Ces informations font donc partie des informations légales qui doivent à ce titre être rendues publiques, mais sont tout de même des données à caractère personnel.

Ce sont des entités comme l’INPI et INFOGREFFE qui se chargent ensuite de mettre à disposition ces informations, puis des sociétés privées les diffusent, à l’instar du service <Societe.com>, qui propose un service de diffusion qui publie et répertorie des fiches d’entreprise, et des fiches de dirigeants de société.

La diffusion massive de ces informations, rendue possible par l’Open Data et l’IA, nous oblige à repenser l’équilibre entre transparence et sécurité.

Le développement de l’Open Data et plus récemment de l’IA ont démocratisé l’accès à ces données, et permettent surtout aujourd’hui de faire des combinaisons entre ces dernières. Il est désormais possible en un coup d’œil de connaitre toutes les entités juridiques liées à une personne, et surtout d’avoir accès à un très grand nombre de documents administratifs, qui peuvent révéler de nombreuses informations sensibles. 
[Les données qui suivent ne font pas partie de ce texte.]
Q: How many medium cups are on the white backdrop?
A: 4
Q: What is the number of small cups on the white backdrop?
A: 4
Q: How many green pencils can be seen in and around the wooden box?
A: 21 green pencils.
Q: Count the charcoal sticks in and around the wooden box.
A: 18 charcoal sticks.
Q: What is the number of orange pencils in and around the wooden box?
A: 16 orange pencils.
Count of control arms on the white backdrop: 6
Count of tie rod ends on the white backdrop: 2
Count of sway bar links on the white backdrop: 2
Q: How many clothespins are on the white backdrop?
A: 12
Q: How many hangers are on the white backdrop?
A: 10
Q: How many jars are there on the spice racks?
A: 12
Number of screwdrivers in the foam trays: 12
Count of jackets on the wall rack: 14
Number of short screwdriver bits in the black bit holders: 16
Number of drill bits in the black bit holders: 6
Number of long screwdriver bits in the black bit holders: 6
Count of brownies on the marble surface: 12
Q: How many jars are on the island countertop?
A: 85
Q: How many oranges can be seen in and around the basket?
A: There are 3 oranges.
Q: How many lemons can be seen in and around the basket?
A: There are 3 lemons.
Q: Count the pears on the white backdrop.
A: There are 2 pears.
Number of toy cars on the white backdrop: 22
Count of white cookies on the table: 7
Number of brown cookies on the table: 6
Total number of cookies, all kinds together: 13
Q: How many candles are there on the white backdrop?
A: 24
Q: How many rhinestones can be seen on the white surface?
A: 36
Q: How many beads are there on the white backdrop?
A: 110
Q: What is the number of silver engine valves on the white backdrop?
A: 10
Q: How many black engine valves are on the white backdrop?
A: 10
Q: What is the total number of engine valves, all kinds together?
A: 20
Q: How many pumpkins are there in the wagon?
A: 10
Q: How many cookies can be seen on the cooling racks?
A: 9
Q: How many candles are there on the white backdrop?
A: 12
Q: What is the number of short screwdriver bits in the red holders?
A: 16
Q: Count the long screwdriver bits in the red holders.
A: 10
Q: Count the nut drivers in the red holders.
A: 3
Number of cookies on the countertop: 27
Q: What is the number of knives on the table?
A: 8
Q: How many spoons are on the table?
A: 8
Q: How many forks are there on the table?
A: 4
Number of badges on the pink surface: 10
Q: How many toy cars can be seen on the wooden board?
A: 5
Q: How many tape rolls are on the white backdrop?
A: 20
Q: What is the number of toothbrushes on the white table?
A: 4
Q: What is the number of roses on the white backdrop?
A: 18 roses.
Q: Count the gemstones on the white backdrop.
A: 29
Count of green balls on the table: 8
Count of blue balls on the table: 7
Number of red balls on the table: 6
Conscients de cette problématique, le nombre de demandes d’effacement de la part des dirigeants de sociétés de ces informations, sur la base du RGPD, a explosé ces dernières années.

Les services de diffusion d’information légale reçoivent aujourd’hui quotidiennement des demandes d’effacement ou de rectification de données personnelles de dirigeants, sur le fondement du règlement UE n°2016/679 dit « RGPD ».

Si ces éditeurs ont l’obligation de répondre dans un délai d’un mois, il n’est cependant pas toujours possible d’accepter l’effacement de ces données personnelles.

Le RGPD prévoit en effet la possibilité de limiter ce droit à l’effacement dans certaines situations, notamment pour la tenue de registres publics, ou pour l’exercice du droit d’information.

De plus, la Commission Nationale de l’Informatique et des Libertés (CNIL) s’est explicitement prononcée à ce sujet, en estimant que si un dirigeant a bien la possibilité de s’opposer au traitement de ses données personnelles dans le cadre de la diffusion d’information provenant du RCS, ce droit doit être justifié par « des motifs légitimes ». 

Grand nombre de ces demandes d’effacement formulées par des dirigeants de société se trouvent par conséquent rejetées.

C’est donc bien la source du problème qu’il faut traiter, (1) en restreignant la publication des données personnelles des dirigeants et (2) en donnant aux éditeurs de sites de diffusion d’informations légales les armes pour répondre efficacement à ces demandes d’effacement, toujours plus nombreuses. Il suffirait que l’INPI et INFOGREFFE anonymisent ces données personnelles avant leur mise à disposition à l’instar de ce qui se fait déjà pour la confidentialité des comptes annuels.

Il appartient  désormais au législateur et aux pouvoirs publics de réagir rapidement face à ces dérives pour garantir la protection de la vie privée de ces chefs d’entreprise.